Je l’ai sentie s’approcher, ses genoux de part et d’autre de mes hanches. Elle a retiré sa culotte d’un geste fluide – je l’ai entendue tomber sur le sol – puis elle a pris mon sexe raide, encore luisant de la salive de sa fille, et l’a guidé vers elle. Quand elle s’est empalée lentement, centimètre par centimètre, j’ai poussé un grognement étouffé contre la chatte d’Ennemiah. Lala était chaude, serrée, plus expérimentée, ses muscles internes se contractant autour de moi comme pour me accueillir enfin.
Elle a commencé à bouger, un rythme lent et profond, ses mains posées sur mon ventre pour prendre appui. Ennemiah, au-dessus de mon visage, accélérait elle aussi, frottant son clitoris contre ma langue avec plus d’urgence. Les deux femmes se regardaient dans l’obscurité, complices, et je les sentais se synchroniser, leurs mouvements ondulants comme une danse ancestrale.
Je n’avais plus aucune pensée cohérente. Juste des sensations : la saveur sucrée et salée d’Ennemiah sur ma langue, la chaleur enveloppante de Lala autour de mon sexe, leurs soupirs qui se répondaient.
Et puis, soudain, quelque chose de nouveau.
Une pression entre mes cuisses. Une main qui écartait légèrement mes jambes. Un corps qui se glissait derrière Lala, mais plus bas, contre moi.
Je n’ai compris qu’au moment où j’ai senti un sexe d’homme, dur et chaud, venir chatouiller la raie de mes fesses.
Tahina.
Son gland effleurait ma peau, descendant lentement, cherchant l’entrée avec une patience curieuse. Il ne disait rien, respirait juste plus fort, comme s’il attendait un signe, une permission.
Mon corps s’est raidi une fraction de seconde.
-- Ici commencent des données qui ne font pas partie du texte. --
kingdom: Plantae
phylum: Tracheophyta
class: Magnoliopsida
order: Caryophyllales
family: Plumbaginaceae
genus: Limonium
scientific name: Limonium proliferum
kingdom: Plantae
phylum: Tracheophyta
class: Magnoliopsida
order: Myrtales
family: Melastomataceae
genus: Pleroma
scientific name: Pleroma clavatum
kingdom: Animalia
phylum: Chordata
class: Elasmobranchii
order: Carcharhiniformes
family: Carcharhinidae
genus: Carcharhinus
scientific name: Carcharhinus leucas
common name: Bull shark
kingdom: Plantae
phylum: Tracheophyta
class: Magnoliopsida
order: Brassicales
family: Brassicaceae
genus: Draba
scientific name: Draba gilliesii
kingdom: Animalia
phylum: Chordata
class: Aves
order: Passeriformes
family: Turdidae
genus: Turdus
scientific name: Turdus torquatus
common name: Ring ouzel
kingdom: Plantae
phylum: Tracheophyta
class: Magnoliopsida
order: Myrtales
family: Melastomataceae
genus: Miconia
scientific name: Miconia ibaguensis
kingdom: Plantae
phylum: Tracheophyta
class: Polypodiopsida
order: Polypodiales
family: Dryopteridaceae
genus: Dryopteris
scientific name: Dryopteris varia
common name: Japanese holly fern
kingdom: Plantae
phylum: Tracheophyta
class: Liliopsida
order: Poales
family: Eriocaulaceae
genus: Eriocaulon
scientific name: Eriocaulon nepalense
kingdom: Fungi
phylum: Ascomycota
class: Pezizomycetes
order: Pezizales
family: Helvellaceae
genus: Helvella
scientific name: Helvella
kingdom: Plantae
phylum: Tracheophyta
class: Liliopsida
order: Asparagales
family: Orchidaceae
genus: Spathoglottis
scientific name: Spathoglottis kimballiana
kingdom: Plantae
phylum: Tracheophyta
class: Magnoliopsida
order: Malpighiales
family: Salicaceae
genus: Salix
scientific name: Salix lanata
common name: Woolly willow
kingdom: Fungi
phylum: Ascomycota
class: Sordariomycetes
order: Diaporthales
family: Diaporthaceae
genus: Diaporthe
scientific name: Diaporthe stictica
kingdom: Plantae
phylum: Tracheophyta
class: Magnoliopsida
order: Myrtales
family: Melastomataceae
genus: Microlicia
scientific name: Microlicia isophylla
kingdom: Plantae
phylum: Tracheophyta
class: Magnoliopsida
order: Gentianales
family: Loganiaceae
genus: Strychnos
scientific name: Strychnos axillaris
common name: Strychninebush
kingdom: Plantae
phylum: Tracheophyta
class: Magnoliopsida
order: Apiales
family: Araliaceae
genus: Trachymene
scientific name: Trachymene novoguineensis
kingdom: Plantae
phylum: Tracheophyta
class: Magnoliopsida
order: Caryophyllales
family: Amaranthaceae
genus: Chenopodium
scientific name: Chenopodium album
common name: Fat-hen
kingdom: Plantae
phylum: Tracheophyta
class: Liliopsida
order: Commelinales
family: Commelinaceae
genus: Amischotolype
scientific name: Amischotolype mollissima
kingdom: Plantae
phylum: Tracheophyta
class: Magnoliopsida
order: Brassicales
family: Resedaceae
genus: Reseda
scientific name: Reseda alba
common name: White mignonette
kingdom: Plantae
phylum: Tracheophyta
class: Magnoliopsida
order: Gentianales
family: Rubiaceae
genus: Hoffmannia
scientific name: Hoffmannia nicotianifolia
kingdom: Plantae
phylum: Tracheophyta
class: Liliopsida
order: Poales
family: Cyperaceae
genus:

Je n’avais jamais… jamais imaginé…
Mais le plaisir était trop intense. Ennemiah sur mon visage, Lala qui me chevauchait avec une cadence de plus en plus rapide, et maintenant Tahina, pressé contre moi, son sexe glissant entre mes fesses, lubrifié par la sueur et l’excitation ambiante.
Je n’ai pas bougé. Je n’ai pas dit non.
Et quand il a commencé à pousser doucement, très doucement, je me suis laissé aller, emporté par cette nuit où toutes les limites semblaient s’être dissoutes.
Je ne savais plus où je commençais ni où je finissais.
Il n’y avait plus que nous quatre, unis dans l’obscurité chaude d’Ambatolampy.